Dataset items:
+ + + + +
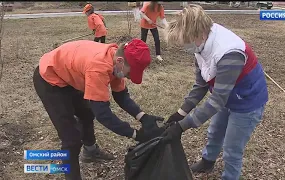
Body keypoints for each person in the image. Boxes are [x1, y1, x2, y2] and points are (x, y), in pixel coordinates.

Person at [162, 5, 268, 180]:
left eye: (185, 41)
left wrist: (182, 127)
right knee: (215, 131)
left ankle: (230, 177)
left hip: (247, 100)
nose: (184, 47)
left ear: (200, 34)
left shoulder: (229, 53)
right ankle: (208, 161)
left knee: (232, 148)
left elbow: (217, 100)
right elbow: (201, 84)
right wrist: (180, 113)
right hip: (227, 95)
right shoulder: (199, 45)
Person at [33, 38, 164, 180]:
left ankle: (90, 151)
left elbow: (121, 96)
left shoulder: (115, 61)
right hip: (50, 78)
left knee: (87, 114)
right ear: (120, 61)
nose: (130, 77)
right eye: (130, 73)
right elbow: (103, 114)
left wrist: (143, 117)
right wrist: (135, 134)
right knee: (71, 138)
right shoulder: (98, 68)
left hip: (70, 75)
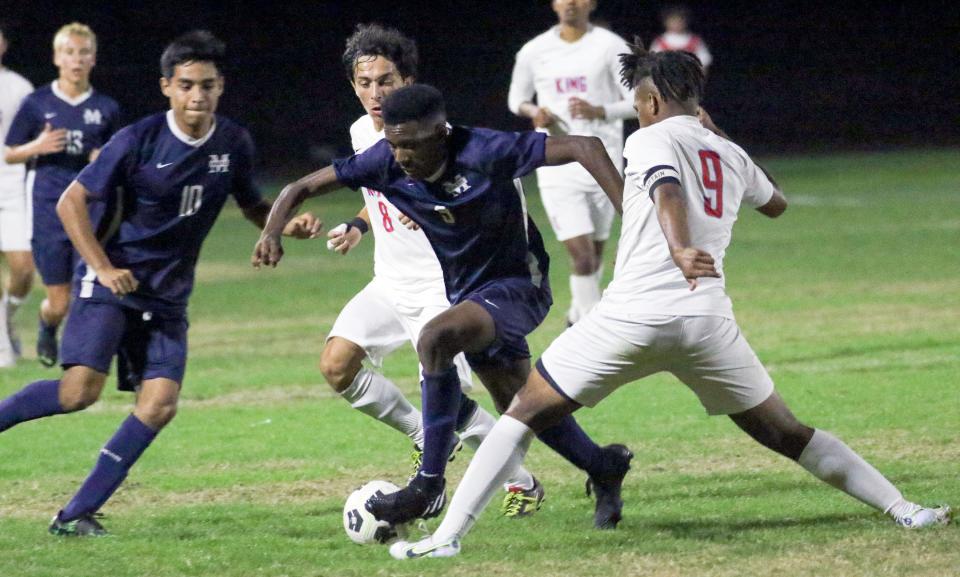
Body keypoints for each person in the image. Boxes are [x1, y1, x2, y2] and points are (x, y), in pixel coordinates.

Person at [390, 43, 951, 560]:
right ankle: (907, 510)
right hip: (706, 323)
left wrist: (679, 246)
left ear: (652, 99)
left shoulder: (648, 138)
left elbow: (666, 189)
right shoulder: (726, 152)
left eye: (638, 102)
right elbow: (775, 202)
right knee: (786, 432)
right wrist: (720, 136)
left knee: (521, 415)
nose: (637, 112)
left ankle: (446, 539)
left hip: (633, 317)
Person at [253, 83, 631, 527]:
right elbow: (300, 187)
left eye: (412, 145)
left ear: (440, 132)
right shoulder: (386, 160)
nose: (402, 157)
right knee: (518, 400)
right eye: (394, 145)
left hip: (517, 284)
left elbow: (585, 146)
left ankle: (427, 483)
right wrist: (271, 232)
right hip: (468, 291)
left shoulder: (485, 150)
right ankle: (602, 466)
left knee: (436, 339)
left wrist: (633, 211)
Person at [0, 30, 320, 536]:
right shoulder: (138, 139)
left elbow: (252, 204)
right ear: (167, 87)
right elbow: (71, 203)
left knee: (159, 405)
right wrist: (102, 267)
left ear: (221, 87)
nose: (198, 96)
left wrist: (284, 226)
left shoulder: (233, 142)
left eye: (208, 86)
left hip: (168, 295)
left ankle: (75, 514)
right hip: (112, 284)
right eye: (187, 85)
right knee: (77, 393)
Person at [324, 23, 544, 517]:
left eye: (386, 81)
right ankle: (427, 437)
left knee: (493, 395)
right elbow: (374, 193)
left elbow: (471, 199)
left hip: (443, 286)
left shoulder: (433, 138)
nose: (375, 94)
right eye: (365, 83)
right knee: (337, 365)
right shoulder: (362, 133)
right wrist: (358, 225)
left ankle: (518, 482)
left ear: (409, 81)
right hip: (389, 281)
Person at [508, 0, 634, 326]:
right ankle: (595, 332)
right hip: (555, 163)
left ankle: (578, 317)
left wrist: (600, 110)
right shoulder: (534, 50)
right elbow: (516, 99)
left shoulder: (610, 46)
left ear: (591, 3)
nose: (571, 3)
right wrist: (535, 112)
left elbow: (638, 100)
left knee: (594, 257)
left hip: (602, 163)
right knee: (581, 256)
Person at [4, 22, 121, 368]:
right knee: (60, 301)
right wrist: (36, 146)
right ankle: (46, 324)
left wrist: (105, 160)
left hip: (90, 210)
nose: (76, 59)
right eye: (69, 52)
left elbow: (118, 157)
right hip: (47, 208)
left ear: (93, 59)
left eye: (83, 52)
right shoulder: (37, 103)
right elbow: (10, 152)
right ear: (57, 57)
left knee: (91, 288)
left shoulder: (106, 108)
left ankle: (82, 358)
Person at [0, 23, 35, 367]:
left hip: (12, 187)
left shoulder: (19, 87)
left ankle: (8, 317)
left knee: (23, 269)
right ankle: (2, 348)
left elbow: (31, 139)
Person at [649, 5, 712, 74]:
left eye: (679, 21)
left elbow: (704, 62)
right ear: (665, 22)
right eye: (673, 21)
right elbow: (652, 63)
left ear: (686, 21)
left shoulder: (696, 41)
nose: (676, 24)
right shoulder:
+ + + + +
TASK REQUIREMENTS | These entries are to be printed again word for word, except for the pictures.

ANSWER |
Body keypoints for each person in the image. Boxes are [x1, y1, x2, y2] and points are (x, y), in pixel coordinates.

Person at [162, 5, 268, 180]:
left eye: (185, 41)
left wrist: (182, 127)
right knee: (215, 131)
left ankle: (230, 177)
left hip: (247, 100)
nose: (184, 47)
left ear: (200, 34)
left shoulder: (229, 53)
right ankle: (208, 161)
left knee: (232, 148)
left elbow: (217, 100)
right elbow: (201, 84)
right wrist: (180, 113)
right hip: (227, 95)
right shoulder: (199, 45)
Person at [33, 38, 164, 180]:
left ankle: (90, 151)
left elbow: (121, 96)
left shoulder: (115, 61)
right hip: (50, 78)
left knee: (87, 114)
right ear: (120, 61)
nose: (130, 77)
right eye: (130, 73)
right elbow: (103, 114)
left wrist: (143, 117)
right wrist: (135, 134)
right knee: (71, 138)
right shoulder: (98, 68)
left hip: (70, 75)
Body keypoints for each person in the image. Boxes are [x1, y1, x2, y2] and points are (x, y), in pixel coordinates.

Person at [390, 43, 951, 560]:
right ankle: (907, 510)
right hip: (706, 323)
left wrist: (679, 246)
left ear: (652, 99)
left shoulder: (648, 138)
left elbow: (666, 189)
right shoulder: (726, 152)
left eye: (638, 102)
right elbow: (775, 202)
right knee: (786, 432)
right wrist: (720, 136)
left knee: (521, 415)
nose: (637, 112)
left ankle: (446, 539)
left hip: (633, 317)
Person at [253, 83, 631, 527]:
right elbow: (300, 187)
left eye: (412, 145)
left ear: (440, 132)
right shoulder: (386, 160)
nose: (402, 157)
right knee: (518, 400)
right eye: (394, 145)
left hip: (517, 284)
left elbow: (585, 146)
left ankle: (427, 483)
right wrist: (271, 232)
right hip: (468, 291)
left shoulder: (485, 150)
right ankle: (602, 466)
left knee: (436, 339)
left wrist: (633, 211)
Person at [0, 30, 320, 536]:
right shoulder: (138, 139)
left elbow: (252, 204)
right ear: (167, 87)
right elbow: (71, 203)
left knee: (159, 405)
right wrist: (102, 267)
left ear: (221, 87)
nose: (198, 96)
left wrist: (284, 226)
left shoulder: (233, 142)
left eye: (208, 86)
left hip: (168, 295)
left ankle: (75, 514)
right hip: (112, 284)
right eye: (187, 85)
right knee: (77, 393)
Person at [324, 23, 544, 517]:
left eye: (386, 81)
right ankle: (427, 437)
left knee: (493, 395)
right elbow: (374, 193)
left elbow: (471, 199)
left hip: (443, 286)
left shoulder: (433, 138)
nose: (375, 94)
right eye: (365, 83)
right knee: (337, 365)
right shoulder: (362, 133)
right wrist: (358, 225)
left ankle: (518, 482)
left ear: (409, 81)
right hip: (389, 281)
Person at [508, 0, 634, 326]:
right ankle: (595, 332)
right hip: (555, 163)
left ankle: (578, 317)
left wrist: (600, 110)
right shoulder: (534, 50)
right elbow: (516, 99)
left shoulder: (610, 46)
left ear: (591, 3)
nose: (571, 3)
right wrist: (535, 112)
left elbow: (638, 100)
left knee: (594, 257)
left hip: (602, 163)
right knee: (581, 256)
Person at [4, 22, 121, 368]:
right knee: (60, 301)
right wrist: (36, 146)
right ankle: (46, 324)
left wrist: (105, 160)
left hip: (90, 210)
nose: (76, 59)
right eye: (69, 52)
left elbow: (118, 157)
right hip: (47, 208)
left ear: (93, 59)
left eye: (83, 52)
right shoulder: (37, 103)
right elbow: (10, 152)
right ear: (57, 57)
left knee: (91, 288)
left shoulder: (106, 108)
left ankle: (82, 358)
Person at [0, 23, 35, 367]:
left hip: (12, 187)
left shoulder: (19, 87)
left ankle: (8, 317)
left knee: (23, 269)
right ankle: (2, 348)
left elbow: (31, 139)
Person at [649, 5, 712, 74]:
left eye: (679, 21)
left elbow: (704, 62)
right ear: (665, 22)
right eye: (673, 21)
right elbow: (652, 63)
left ear: (686, 21)
left shoulder: (696, 41)
nose: (676, 24)
right shoulder:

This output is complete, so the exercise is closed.